In states of emergency, hospitals at (or over) capacity have the right to commandeer beds from other units within their system. So for example, if there is a unit devoted to the rehabilitation of stroke or car accident victims, the hospital might re-allocate those beds to COVID-19 patients. There is also financial incentive to do so because Medicare pays 20% higher rates to hospitals for each COVID patient that requires admission.

So what happens when the rehab unit turns into a COVID unit? A few things. First, the patients who need inpatient rehabilitation with close physician monitoring are turfed to nursing homes. Fragile stroke patients, those with high risk for neurological or cardiac decompensation, and inpatients with complex medical problems (such as internal bleeding, kidney failure, or infectious diseases) are sent to a lower level of care without suficient oversight by physicians. These patients often crash, get readmitted to the hospital, or in the worst case, decline too quickly to be saved.

Second, the physicians who take care of rehab patients (rehabilitation physicians, also known as physiatrists) hand over care of the COVID patients (in the former rehab unit) to hospitalists, reducing their own workloads substantially while the hospitalists are overwhelmed and at risk for burn out.

Third, hospitals are struggling to cut costs due to the suspension of their lucrative elective surgical pipelines during COVID surges – and put a moratorium on hiring additional physicians who would normally be assisting with growth and expansion efforts in neuromuscular, brain and spinal cord injury rehabilitation.

Finally, in some cases rehab units are experiencing low censuses not because their beds were commandeered for COVID patients, but because elective surgeries have diminished and patients are afraid of coming to the hospital. Many of those with symptoms of heart attacks, strokes, brain injuries, etc. are staying home and “gutting it out” while reversible or treatable injuries and disabilities become permanent. The devastating toll will be difficult to quantify until normal medical surveillance and care resumes.

Meanwhile, physiatrists with outpatient practices and pain management clinics are experiencing a dramatic drop in patient throughput, with telemedicine visits largely inaccessible to the poor and disabled populations they serve. Those outpatient physicians seek to augment their income with part-time inpatient work, and unprecidented numbers are seeking employment through locum tenens agencies. Unfortunately, agencies have scant inpatient jobs to offer for the reasons I discussed above, and competition is fierce among agencies and physicians alike. It’s often the case that 7 or more agencies will contact a physician within hours of a new job posting, and that job will be filled before the physician can respond – and at an hourly rate 20-30% lower than pre-COVID days (based on my personal experience).

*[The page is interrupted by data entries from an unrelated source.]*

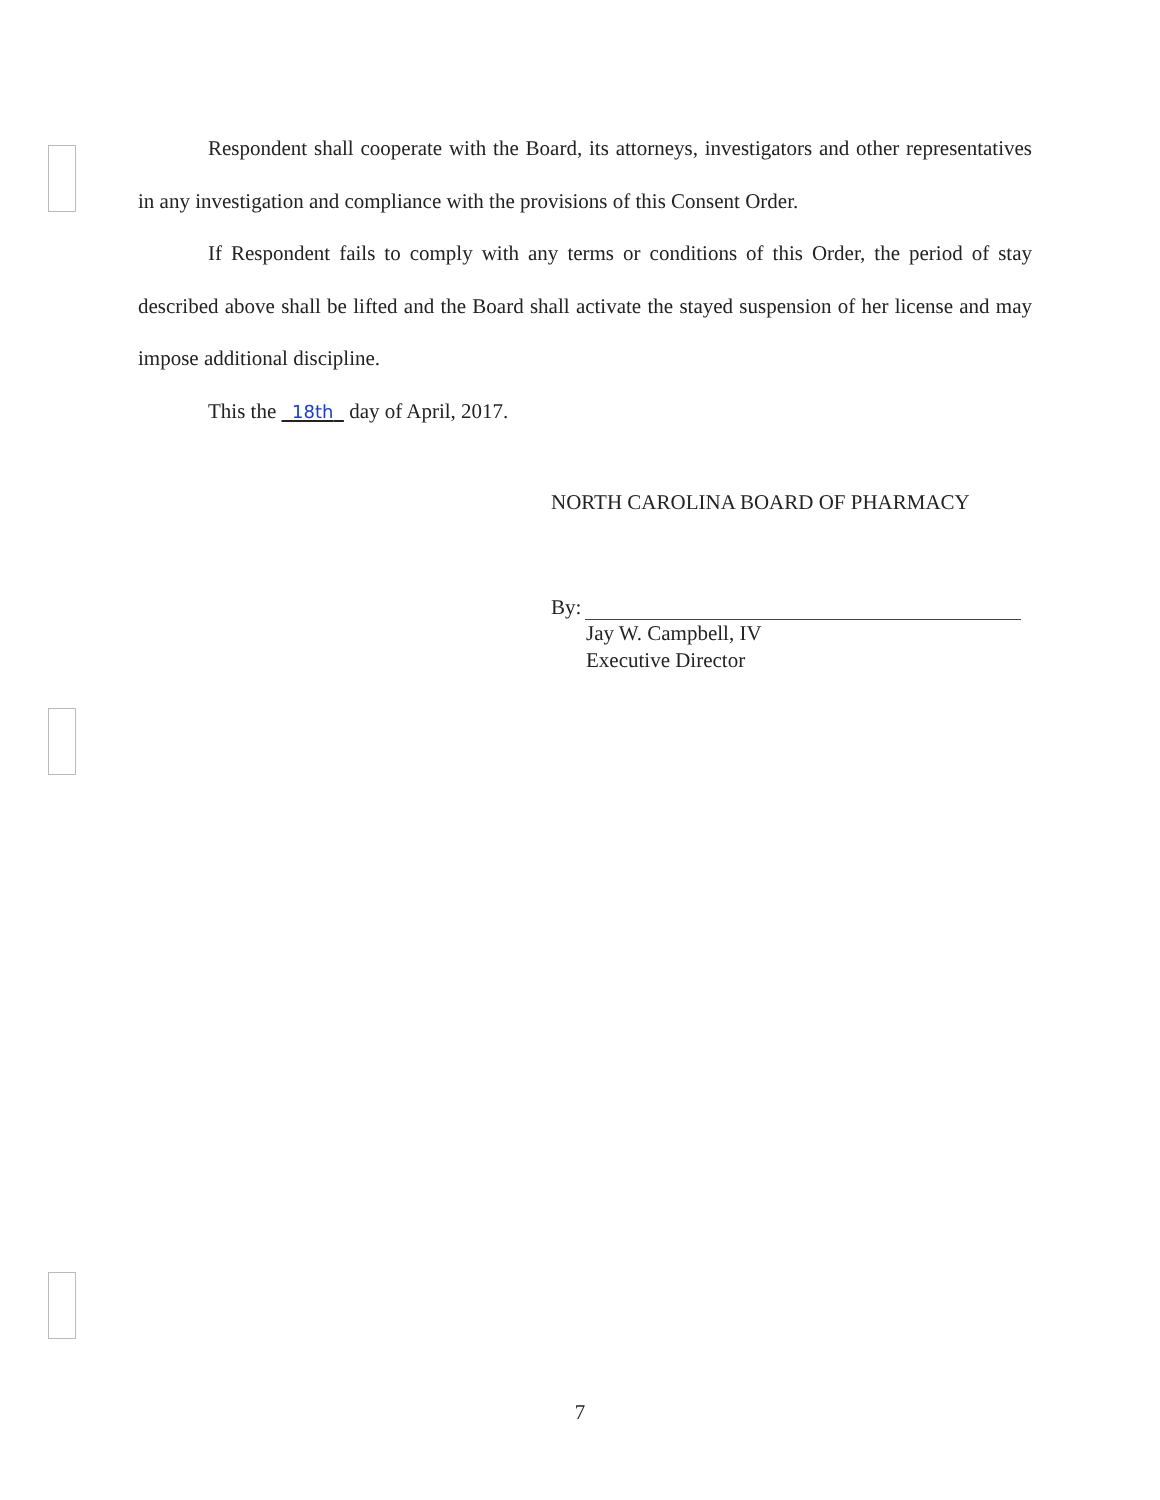Respondent shall cooperate with the Board, its attorneys, investigators and other representatives in any investigation and compliance with the provisions of this Consent Order.
If Respondent fails to comply with any terms or conditions of this Order, the period of stay described above shall be lifted and the Board shall activate the stayed suspension of her license and may impose additional discipline.
This the 18th day of April, 2017.
NORTH CAROLINA BOARD OF PHARMACY
By:
Jay W. Campbell, IV
Executive Director
7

These are some of the unexpected underemployment consequences of the COVID pandemic for one sub-specialty group: physiatry. I imagine the forces at play may be similar for my peers in oncology, neurology, or preventive medicine, for example.

One thing is for sure: emergency medicine physicians, internists, and critical care specialists are facing a tsunami of patients while others of us are sitting on the bench, wanting to help but not trained to do so, “sheltering in place” as the non-COVID march of disease and disability continues apace.